La Bolsa destaca que durante el último año los principales aceites vegetales registraron importantes incrementos de precio. El aceite de soja lideró las subas, aunque el aceite de girasol también avanzó un 26,3%, impulsado por una combinación de mayor demanda para biocombustibles, conflictos geopolíticos que afectaron el comercio internacional y restricciones en la oferta provenientes del Mar Negro.
Para la campaña 2026/27, el Departamento de Agricultura de Estados Unidos (USDA) proyecta una recuperación de la producción mundial, encabezada por Rusia, Ucrania y la Unión Europea. Aun así, el comercio internacional de aceite de girasol seguiría creciendo hasta alcanzar un nuevo récord histórico, acompañado por una fuerte expansión de la demanda, especialmente desde India y China.

En el caso argentino, el precio FOB del aceite de girasol ronda actualmente los 1.314 dólares por tonelada, un valor 15% superior al registrado un año atrás y 24% por encima del promedio de las últimas tres campañas, mejorando las perspectivas comerciales para toda la cadena.

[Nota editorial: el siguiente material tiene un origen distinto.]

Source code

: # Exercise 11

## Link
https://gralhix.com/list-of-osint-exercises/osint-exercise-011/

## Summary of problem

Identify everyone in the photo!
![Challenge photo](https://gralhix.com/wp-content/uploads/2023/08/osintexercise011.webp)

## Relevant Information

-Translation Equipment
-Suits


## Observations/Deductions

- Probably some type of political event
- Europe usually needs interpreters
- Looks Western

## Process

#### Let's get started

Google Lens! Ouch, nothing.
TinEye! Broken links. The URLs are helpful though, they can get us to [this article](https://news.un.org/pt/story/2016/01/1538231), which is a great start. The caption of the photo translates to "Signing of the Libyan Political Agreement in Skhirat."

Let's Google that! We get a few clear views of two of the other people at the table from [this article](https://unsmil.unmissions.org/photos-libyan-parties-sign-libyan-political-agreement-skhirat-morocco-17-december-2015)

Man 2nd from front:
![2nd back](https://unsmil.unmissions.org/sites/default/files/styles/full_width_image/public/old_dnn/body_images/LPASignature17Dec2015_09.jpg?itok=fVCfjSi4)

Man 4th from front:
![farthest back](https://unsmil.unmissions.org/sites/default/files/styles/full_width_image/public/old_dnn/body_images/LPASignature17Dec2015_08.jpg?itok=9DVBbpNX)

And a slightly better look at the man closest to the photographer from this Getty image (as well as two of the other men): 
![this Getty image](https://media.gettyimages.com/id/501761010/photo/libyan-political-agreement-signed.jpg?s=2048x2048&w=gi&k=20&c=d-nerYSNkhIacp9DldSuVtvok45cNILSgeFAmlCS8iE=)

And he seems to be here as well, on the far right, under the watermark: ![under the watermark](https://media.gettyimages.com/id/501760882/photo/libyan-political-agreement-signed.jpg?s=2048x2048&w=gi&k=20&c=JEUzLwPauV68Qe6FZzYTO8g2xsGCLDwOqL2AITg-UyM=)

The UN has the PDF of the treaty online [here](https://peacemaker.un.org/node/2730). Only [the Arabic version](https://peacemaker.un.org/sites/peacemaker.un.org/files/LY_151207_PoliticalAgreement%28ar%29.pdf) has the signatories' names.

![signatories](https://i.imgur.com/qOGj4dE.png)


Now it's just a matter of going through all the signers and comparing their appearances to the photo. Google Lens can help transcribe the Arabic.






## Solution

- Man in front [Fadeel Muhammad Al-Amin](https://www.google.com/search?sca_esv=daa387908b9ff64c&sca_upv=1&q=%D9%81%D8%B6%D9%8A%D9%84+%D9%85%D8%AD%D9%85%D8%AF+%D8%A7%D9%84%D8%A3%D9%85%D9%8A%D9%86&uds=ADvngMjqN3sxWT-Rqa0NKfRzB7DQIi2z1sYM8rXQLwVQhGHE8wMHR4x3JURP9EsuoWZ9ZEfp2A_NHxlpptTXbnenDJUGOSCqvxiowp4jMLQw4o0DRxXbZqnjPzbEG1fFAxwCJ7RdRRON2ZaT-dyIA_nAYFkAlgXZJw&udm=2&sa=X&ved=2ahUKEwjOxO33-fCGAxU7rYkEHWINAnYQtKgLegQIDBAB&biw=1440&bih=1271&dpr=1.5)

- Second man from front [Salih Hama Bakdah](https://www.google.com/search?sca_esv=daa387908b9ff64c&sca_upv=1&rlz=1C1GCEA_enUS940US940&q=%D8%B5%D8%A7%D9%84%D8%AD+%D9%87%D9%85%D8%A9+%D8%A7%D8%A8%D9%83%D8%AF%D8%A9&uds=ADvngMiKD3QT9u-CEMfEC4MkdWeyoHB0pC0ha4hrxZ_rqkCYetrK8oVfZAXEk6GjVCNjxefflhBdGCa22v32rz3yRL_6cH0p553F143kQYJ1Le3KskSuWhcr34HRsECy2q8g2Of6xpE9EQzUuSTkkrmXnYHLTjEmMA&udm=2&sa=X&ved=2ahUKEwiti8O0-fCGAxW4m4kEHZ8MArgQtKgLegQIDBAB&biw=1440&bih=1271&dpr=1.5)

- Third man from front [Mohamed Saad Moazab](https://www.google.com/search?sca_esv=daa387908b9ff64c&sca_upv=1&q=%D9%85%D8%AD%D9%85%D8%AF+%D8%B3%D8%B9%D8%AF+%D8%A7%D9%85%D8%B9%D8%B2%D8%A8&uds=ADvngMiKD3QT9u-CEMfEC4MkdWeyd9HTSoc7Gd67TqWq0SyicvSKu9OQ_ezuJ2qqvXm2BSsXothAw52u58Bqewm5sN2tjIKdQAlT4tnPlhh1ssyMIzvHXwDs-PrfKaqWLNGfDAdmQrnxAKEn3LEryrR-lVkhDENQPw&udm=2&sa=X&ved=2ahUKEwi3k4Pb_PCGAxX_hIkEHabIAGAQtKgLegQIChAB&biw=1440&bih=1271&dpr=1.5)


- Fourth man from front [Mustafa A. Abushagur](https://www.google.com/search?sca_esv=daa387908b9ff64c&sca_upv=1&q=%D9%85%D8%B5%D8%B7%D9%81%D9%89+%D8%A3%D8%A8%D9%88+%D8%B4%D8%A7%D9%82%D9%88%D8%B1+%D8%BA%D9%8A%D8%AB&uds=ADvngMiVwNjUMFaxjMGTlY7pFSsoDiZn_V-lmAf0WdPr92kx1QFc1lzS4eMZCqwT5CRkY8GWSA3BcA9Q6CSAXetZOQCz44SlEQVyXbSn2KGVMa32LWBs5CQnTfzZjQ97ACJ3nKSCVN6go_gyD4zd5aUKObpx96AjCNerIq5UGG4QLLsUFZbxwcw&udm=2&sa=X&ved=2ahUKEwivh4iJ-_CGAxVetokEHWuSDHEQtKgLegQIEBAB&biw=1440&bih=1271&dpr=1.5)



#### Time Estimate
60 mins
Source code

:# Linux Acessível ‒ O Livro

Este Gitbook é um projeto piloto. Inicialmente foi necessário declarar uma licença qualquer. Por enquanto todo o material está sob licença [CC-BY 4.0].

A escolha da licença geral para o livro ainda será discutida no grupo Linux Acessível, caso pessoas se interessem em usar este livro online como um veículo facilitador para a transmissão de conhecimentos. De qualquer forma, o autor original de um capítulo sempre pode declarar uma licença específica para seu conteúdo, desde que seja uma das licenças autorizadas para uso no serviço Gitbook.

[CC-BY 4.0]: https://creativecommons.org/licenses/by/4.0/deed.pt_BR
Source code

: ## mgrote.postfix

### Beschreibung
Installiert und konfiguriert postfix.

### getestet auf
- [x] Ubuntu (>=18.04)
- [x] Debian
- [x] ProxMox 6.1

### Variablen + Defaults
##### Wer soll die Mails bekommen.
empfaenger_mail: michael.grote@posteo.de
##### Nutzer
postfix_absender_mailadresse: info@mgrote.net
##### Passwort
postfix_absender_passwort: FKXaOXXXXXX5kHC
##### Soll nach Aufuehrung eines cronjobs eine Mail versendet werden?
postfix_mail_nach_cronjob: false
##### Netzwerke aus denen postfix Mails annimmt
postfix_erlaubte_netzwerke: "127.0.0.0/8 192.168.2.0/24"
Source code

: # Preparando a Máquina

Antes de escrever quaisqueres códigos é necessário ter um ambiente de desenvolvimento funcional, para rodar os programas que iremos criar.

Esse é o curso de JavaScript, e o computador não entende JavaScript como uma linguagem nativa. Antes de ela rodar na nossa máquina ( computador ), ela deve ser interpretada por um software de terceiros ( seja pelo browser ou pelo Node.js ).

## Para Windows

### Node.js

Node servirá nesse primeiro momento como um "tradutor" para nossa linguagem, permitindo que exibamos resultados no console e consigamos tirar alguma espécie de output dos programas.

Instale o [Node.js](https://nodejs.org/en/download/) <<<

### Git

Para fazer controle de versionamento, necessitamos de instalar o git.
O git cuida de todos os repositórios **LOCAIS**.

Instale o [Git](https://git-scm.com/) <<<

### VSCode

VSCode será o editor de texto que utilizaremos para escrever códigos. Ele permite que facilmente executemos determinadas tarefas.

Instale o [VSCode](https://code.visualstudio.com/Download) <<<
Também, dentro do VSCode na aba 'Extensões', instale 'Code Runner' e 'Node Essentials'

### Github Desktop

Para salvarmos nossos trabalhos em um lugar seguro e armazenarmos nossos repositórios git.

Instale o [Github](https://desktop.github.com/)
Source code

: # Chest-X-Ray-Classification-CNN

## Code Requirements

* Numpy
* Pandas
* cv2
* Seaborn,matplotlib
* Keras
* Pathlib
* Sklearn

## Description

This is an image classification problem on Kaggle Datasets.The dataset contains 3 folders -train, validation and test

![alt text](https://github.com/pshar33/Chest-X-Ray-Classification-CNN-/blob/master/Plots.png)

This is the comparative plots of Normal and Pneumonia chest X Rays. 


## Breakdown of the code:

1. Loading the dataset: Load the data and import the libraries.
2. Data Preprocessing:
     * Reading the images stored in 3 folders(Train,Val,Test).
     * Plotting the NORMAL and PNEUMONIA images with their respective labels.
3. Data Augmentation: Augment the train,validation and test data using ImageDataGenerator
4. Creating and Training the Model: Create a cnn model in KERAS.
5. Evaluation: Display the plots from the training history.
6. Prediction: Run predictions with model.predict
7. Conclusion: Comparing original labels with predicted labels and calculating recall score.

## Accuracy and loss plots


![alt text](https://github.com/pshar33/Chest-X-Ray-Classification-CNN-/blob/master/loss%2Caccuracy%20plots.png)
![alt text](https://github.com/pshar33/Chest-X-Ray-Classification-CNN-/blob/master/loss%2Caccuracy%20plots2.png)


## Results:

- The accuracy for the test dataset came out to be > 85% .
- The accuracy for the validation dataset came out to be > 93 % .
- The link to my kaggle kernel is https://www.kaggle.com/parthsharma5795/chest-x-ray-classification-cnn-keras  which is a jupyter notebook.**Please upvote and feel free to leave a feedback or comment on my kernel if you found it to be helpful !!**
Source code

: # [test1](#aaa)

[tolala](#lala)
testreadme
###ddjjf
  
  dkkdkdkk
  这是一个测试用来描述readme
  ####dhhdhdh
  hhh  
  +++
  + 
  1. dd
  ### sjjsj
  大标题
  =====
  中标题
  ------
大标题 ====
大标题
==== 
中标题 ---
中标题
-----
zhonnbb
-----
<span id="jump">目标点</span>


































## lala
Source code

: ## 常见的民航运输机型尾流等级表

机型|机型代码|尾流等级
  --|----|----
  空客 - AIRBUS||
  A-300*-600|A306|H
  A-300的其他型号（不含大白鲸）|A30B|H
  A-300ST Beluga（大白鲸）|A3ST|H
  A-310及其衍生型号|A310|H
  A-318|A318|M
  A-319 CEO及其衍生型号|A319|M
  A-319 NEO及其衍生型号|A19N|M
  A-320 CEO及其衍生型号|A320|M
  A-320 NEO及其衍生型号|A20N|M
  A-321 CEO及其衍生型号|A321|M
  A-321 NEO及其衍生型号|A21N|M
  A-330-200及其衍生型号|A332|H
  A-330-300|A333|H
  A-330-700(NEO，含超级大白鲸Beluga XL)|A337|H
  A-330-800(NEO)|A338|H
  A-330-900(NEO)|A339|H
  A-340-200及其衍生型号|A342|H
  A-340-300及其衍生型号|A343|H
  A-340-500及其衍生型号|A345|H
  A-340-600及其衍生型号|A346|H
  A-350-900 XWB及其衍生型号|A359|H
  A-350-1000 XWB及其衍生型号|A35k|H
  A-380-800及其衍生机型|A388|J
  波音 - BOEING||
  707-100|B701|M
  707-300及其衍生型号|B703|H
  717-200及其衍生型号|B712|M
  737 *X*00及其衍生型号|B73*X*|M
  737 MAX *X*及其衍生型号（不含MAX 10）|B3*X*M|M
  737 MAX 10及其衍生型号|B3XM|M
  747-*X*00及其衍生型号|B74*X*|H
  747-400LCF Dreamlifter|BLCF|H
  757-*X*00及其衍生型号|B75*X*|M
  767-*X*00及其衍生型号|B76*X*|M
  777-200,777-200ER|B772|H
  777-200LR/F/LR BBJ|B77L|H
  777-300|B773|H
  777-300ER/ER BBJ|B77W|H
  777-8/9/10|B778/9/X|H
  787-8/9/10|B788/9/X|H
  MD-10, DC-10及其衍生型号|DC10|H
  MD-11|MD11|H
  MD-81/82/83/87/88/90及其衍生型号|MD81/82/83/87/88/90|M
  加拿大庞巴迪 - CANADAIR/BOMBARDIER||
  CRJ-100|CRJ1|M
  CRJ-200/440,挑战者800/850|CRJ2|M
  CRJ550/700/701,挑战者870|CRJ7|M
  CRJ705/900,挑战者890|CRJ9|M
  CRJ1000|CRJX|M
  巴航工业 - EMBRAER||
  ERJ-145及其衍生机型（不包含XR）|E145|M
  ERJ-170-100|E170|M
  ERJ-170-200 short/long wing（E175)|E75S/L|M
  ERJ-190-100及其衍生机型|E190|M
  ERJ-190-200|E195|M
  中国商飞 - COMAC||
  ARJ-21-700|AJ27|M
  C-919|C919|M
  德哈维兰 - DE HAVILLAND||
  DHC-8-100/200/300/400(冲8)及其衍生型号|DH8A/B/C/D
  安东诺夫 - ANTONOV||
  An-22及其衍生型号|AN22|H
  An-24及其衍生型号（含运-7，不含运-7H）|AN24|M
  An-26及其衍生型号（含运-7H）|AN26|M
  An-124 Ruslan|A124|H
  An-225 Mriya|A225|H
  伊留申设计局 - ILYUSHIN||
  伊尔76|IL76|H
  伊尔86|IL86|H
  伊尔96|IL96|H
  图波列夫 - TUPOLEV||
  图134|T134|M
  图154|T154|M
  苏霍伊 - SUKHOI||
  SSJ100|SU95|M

EL GIRASOL, CON MÁS COSTOS PERO MEJORES MÁRGENES
El informe también analiza el escenario económico local y reconoce que la implantación del cultivo será más costosa que en la campaña pasada.
Fertilizantes, combustibles y herbicidas muestran incrementos de precios asociados principalmente a los conflictos internacionales, las restricciones comerciales y el encarecimiento de la energía. Sin embargo, el aumento del valor esperado para el girasol permitió mejorar la relación insumo-producto, compensando buena parte de ese incremento de costos.
Las semillas prácticamente mantienen sus valores respecto del año anterior, mientras que la relación entre el precio del cultivo y los principales insumos muestra mejoras interanuales para fertilizantes y semillas. Esto permite proyectar márgenes económicos más atractivos que los observados durante la campaña pasada.
La Bolsa sostiene que, frente a soja y maíz, el girasol conserva una ventaja relativa debido a su menor requerimiento de insumos y a un contexto internacional que continúa ofreciendo oportunidades para el mercado de aceites vegetales.

Con un escenario comercial favorable, una demanda internacional firme y regiones productivas que vuelven a apostar fuerte por la oleaginosa, el cultivo se encamina hacia otra campaña histórica.
No obstante, el récord proyectado todavía deberá superar dos pruebas decisivas: que El Niño no complique la implantación y que las variables económicas acompañen las decisiones de los productores durante toda la ventana de siembra.